In relation to non-compensable stressors, it is highly likely that other (non-compensable) stressors have also occurred (given the ubiquitous nature of life stress) and it may prove difficult to distinguish their separate contribution to the disorder, especially in ‘vulnerable’ individuals. This issue of relative attribution of different stressors becomes even more complex when one considers that once a stressor-induced episode of depression appears to have occurred, a further episode can be provoked by a subsequent less severe stressor [31, 32]. When either one of these stressors is compensable and the other not, determining the degree of causality for the ‘compensable’ component of the illness episode is problematic. Furthermore, personality disorder or traits, as discussed earlier, may further compound the above problems.
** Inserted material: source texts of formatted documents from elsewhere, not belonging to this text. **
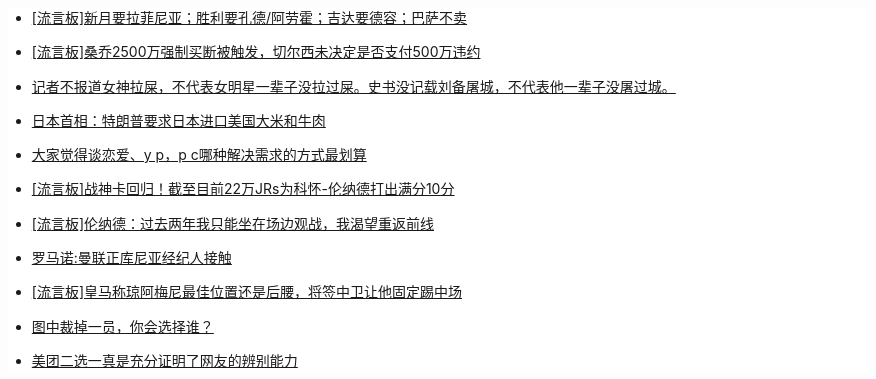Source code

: + [[流言板]新月要拉菲尼亚；胜利要孔德/阿劳霍；吉达要德容；巴萨不卖](https://bbs.hupu.com/632043721.html)

+ [[流言板]桑乔2500万强制买断被触发，切尔西未决定是否支付500万违约](https://bbs.hupu.com/632041335.html)

+ [记者不报道女神拉屎，不代表女明星一辈子没拉过屎。史书没记载刘备屠城，不代表他一辈子没屠过城。](https://bbs.hupu.com/632043304.html)

+ [日本首相：特朗普要求日本进口美国大米和牛肉](https://bbs.hupu.com/632037197.html)

+ [大家觉得谈恋爱、y p，p c哪种解决需求的方式最划算](https://bbs.hupu.com/632041572.html)

+ [[流言板]战神卡回归！截至目前22万JRs为科怀-伦纳德打出满分10分](https://bbs.hupu.com/632044515.html)

+ [[流言板]伦纳德：过去两年我只能坐在场边观战，我渴望重返前线](https://bbs.hupu.com/632043372.html)

+ [罗马诺:曼联正库尼亚经纪人接触](https://bbs.hupu.com/632029859.html)

+ [[流言板]皇马称琼阿梅尼最佳位置还是后腰，将签中卫让他固定踢中场](https://bbs.hupu.com/632036672.html)

+ [图中裁掉一员，你会选择谁？](https://bbs.hupu.com/632042438.html)

+ [美团二选一真是充分证明了网友的辨别能力](https://bbs.hupu.com/632035504.html)

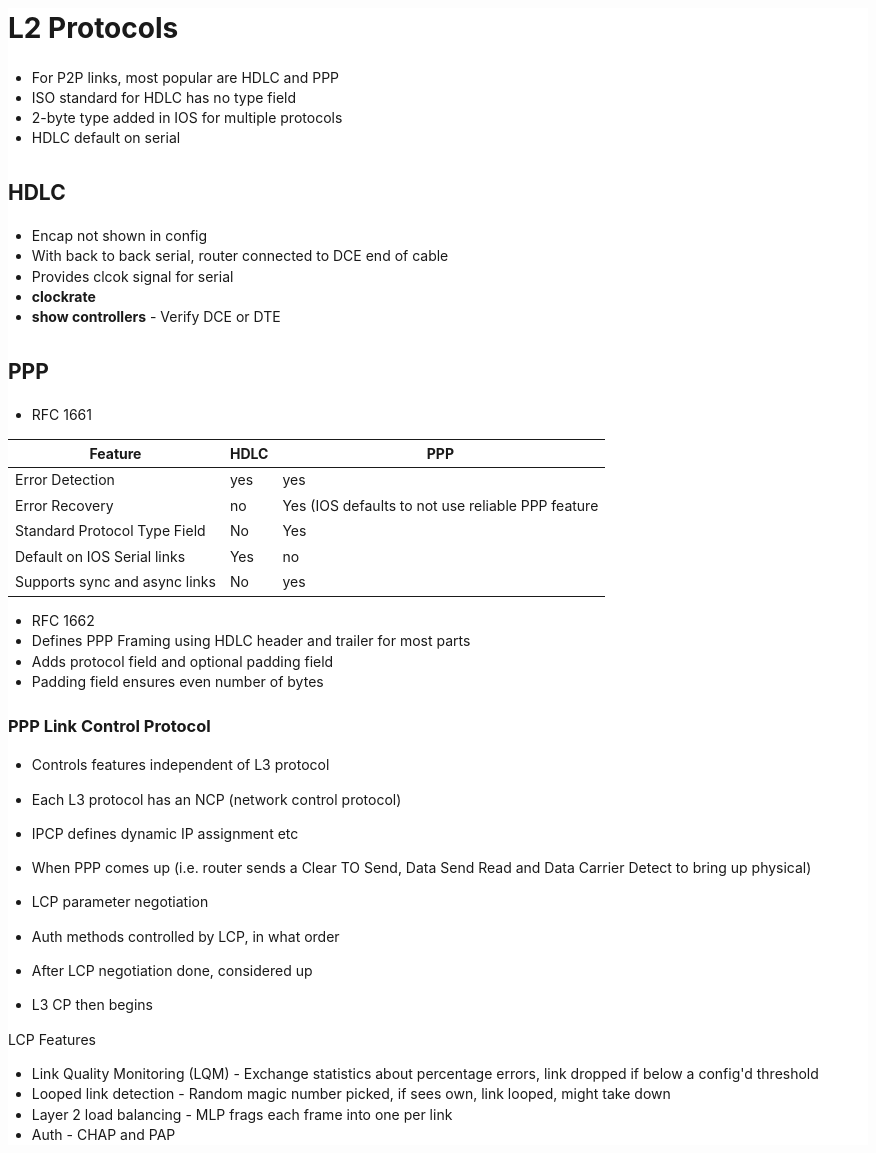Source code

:# L2 Protocols

* For P2P links, most popular are HDLC and PPP
* ISO standard for HDLC has no type field
* 2-byte type added in IOS for multiple protocols
* HDLC default on serial

## HDLC

* Encap not shown in config
* With back to back serial, router connected to DCE end of cable
 * Provides clcok signal for serial
* **clockrate**
* **show controllers** - Verify DCE or DTE

## PPP

* RFC 1661

|Feature|HDLC|PPP|
|-------|----|---|
|Error Detection|yes|yes|
|Error Recovery|no|Yes (IOS defaults to not use reliable PPP feature|
|Standard Protocol Type Field|No|Yes|
|Default on IOS Serial links|Yes|no|
|Supports sync and async links|No|yes|

* RFC 1662
 * Defines PPP Framing using HDLC header and trailer for most parts
 * Adds protocol field and optional padding field
 * Padding field ensures even number of bytes

### PPP Link Control Protocol

* Controls features independent of L3 protocol
* Each L3 protocol has an NCP (network control protocol)
 * IPCP defines dynamic IP assignment etc

* When PPP comes up (i.e. router sends a Clear TO Send, Data Send Read and Data Carrier Detect to bring up physical)
* LCP parameter negotiation
* Auth methods controlled by LCP, in what order
* After LCP negotiation done, considered up
* L3 CP then begins

LCP Features

* Link Quality Monitoring (LQM) - Exchange statistics about percentage errors, link dropped if below a config'd threshold
* Looped link detection - Random magic number picked, if sees own, link looped, might take down
* Layer 2 load balancing - MLP frags each frame into one per link
* Auth - CHAP and PAP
Finally, it is important to consider the fourth relevant causal principle, that of coherence of explanation: the explanation proposed by the clinician should fit readily with other accepted understandings of aetiology of this disorder. The approach using these notions of causality as described could lend considerable strength to clinical evidence presented.
Opinion
Significant biases can arise in the medico-legal assessment of stressors and psychological disorder. These include patient's reports distorted in some cases by selfjustification or the prospect of financial gain, by anger and frustration in others and by distress in most.
Notwithstanding who pays the fee, the psychiatrist supposedly is the agent of the court, yet one finds that their different agendas can influence their interpretation of what may be a very complex relationship between stress and disorder: it is easy to understand the resulting conflict in psychiatric testimony and why at times the objectively implausible can appear plausible.
Psychiatrists have a number of roles in the court setting. First, clinicians are there to present expert evidence of findings concerning the presence of psychological illness, and its associated impairments. Second, they may be required to present evidence concerning the likely psychological impact of recent stressful events. Third, they may need to provide good clinical and other evidence for that individual suggesting a causal association, support this with empirical evidence whenever possible and, finally, apply relevant causal principles. The problems discussed might be further minimized if the psychiatrist first, truly evaluates his or her position about possible bias, second, is aware the relationship of stressor and disorder is likely to be complex, and third, has taken a critical stance in relation to possible ‘special’ vulnerability.